The Prioritization Matrix: Do spreadsheets really suck?

I'm a big fan of Roger Cauvin and his blog. If you don't read his stuff regularly, you should! He recently published a provocative blog post regarding spreadsheets (tables) many people use to prioritize product investments. I've had very different experiences with (and probably different expectations of) these tools so I thought I would share my personal findings. Not to sound defensive, but I consider this post just part of a conversation, not a rebuttal. BTW, my post will make much more sense if you read Roger's first.

I've been using an approach similar to what Roger describes for years. I call it a prioritization matrix. It's basically a list of things you want to prioritize scored based on a set of criteria. I'll structure this post based on the "three fatal flaws" Roger identified with this approach.

Organizational Dysfunction
In my experience, a simple, transparent method for prioritization helps address one of the key types of organizational dysfunction that leads to sub-optimal (read that as bad!) prioritization: political power or strong personalities trumping data and rational decision making. I've used prioritization matrices both for software investments and for investment decisions regarding entirely new businesses. On more occasions that I can count, I've seen senior leaders or overzealous advocates back off of entrenched positions when their pet investment fared poorly relative to others based on the matrix. This effect is partially dependent on the practice used to complete the matrix. More on that later.

Product Strategy Void
Roger contends that using the matrix exposes a lack of strategic alignment on the team. That hasn't been my experience. As a matter of fact, I've always used alignment with product/organizational strategy as one of the criteria. In my experience, some investments are clearly more "on strategy" than others. For this criterion to be meaningful, an organization must have an agreed upon strategy (something sorely missing all too often). I've written on the topic of the "business motivation model" before. This criterion becomes particularly relevant when some investments are being considered due to strong pressure from a single stakeholder like a key customer or highly opinionated exec.

Distraction from Unique Value Proposition
I agree with Roger's emphasis on the unique value proposition. Interestingly enough, in my experience at "power vendors", the unique value proposition rarely involved features and functions (often, prospects would rather do business with a name brand than a relatively small and unknown company, even if the latter has a superior product!). Regardless, much like product strategy, I would suggest making contribution to the unique value proposition one of the criteria.

I think my perspective on the flaws Roger enumerates is strongly influenced by the guidance I give clients and students regarding the use of such matrices and general expectations regarding the use of this kind of tool. Here are a couple points I consider critical:

Tools Can't Make Decisions
It's unrealistic to expect any tool, much less a simple one, to single-handedly drive complex prioritization. These tools are simply an input to the decision making process and can support a transparent process that makes decision making faster and more effective. As the person that is accountable for product success, you as a product manager will still have to make the final prioritization.

> Recorded data:
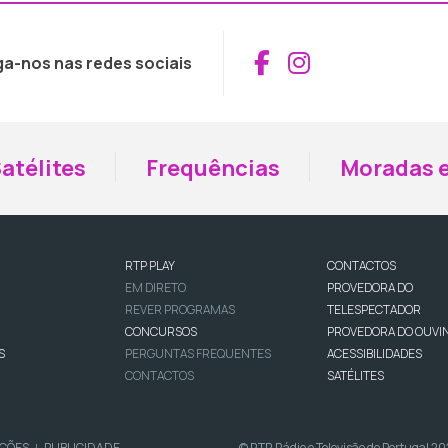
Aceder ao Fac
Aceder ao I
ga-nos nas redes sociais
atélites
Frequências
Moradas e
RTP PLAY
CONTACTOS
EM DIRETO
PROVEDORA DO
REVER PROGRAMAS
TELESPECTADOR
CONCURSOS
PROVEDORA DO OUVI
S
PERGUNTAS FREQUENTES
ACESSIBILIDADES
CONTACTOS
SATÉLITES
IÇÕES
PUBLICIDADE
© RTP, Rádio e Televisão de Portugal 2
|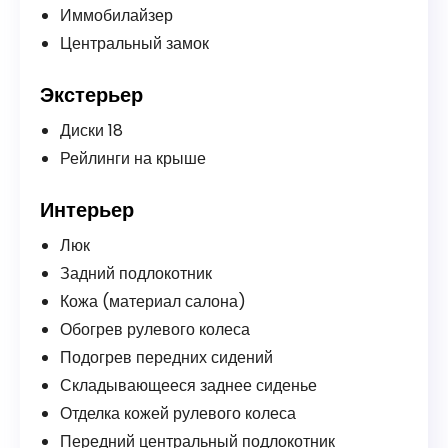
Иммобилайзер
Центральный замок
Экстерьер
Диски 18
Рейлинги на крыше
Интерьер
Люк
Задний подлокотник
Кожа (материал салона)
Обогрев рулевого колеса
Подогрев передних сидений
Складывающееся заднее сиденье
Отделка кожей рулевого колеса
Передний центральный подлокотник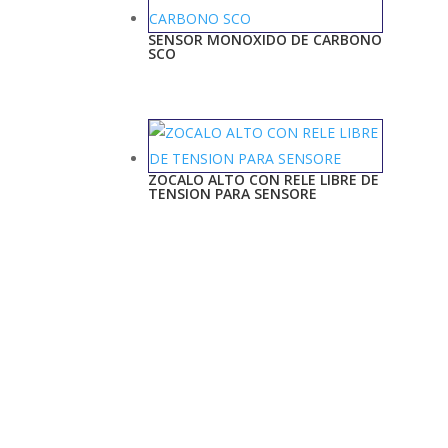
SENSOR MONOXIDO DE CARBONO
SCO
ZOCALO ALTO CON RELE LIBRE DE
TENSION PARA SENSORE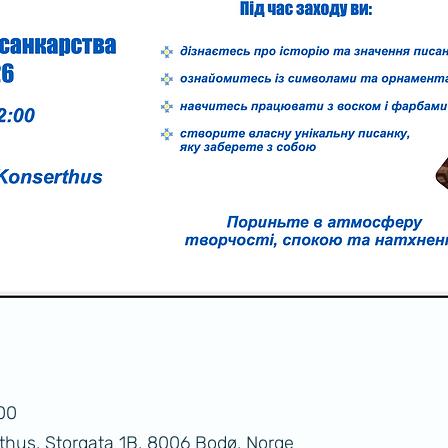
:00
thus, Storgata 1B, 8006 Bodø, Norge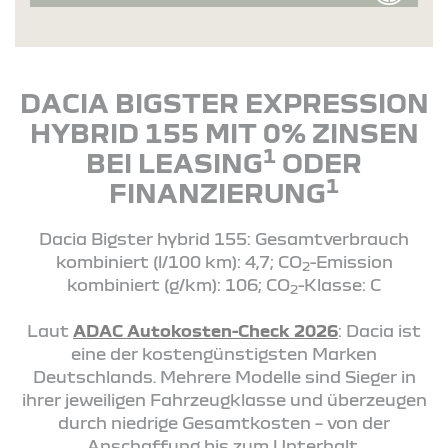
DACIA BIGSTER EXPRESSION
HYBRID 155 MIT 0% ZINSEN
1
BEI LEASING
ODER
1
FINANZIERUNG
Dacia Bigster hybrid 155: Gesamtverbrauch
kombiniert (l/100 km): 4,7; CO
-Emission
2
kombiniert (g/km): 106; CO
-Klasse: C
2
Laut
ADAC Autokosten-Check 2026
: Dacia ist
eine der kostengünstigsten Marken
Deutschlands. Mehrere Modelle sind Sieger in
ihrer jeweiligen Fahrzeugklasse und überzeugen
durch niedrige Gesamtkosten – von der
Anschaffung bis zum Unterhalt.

...

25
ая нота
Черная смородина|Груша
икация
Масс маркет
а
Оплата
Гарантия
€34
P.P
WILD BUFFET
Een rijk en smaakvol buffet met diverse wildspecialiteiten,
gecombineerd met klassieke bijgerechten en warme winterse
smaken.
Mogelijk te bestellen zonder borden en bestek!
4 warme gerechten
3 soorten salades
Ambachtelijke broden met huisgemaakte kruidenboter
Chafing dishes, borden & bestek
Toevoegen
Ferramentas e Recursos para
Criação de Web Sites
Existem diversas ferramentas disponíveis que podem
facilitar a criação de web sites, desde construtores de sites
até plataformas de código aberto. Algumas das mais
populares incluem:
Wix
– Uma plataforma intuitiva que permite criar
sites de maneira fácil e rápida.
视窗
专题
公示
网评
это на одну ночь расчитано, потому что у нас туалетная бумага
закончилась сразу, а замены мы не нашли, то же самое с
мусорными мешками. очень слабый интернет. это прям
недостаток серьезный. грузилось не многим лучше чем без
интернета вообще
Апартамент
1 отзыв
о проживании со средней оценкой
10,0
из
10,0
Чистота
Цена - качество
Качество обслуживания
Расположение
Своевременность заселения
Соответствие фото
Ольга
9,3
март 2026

> Work task 1:
Reproduce the prioritization matrix post word for word from "The Prioritization Matrix: Do" up to and including "with this approach.".
> Work task 2:
In the prioritization matrix post, which criterion does the author say has always been used in the matrix in response to Roger's point about strategic alignment?
> Work task 3:
Say whether each statement agrees with the prioritization matrix post, answering yes or no and quoting the deciding words:
(a) The author has used prioritization matrices only for software investments.
(b) The author agrees with Roger's emphasis on the unique value proposition.
(c) The post holds that the product manager must still make the final prioritization.
The items play no part in this work.

> Task result 1:
The Prioritization Matrix: Do spreadsheets really suck?

I'm a big fan of Roger Cauvin and his blog. If you don't read his stuff regularly, you should! He recently published a provocative blog post regarding spreadsheets (tables) many people use to prioritize product investments. I've had very different experiences with (and probably different expectations of) these tools so I thought I would share my personal findings. Not to sound defensive, but I consider this post just part of a conversation, not a rebuttal. BTW, my post will make much more sense if you read Roger's first.

I've been using an approach similar to what Roger describes for years. I call it a prioritization matrix. It's basically a list of things you want to prioritize scored based on a set of criteria. I'll structure this post based on the "three fatal flaws" Roger identified with this approach.

> Task result 2:
Alignment with product/organizational strategy.

> Task result 3:
(a) No: "I've used prioritization matrices both for software investments and for investment decisions regarding entirely new businesses."
(b) Yes: "I agree with Roger's emphasis on the unique value proposition."
(c) Yes: "As the person that is accountable for product success, you as a product manager will still have to make the final prioritization."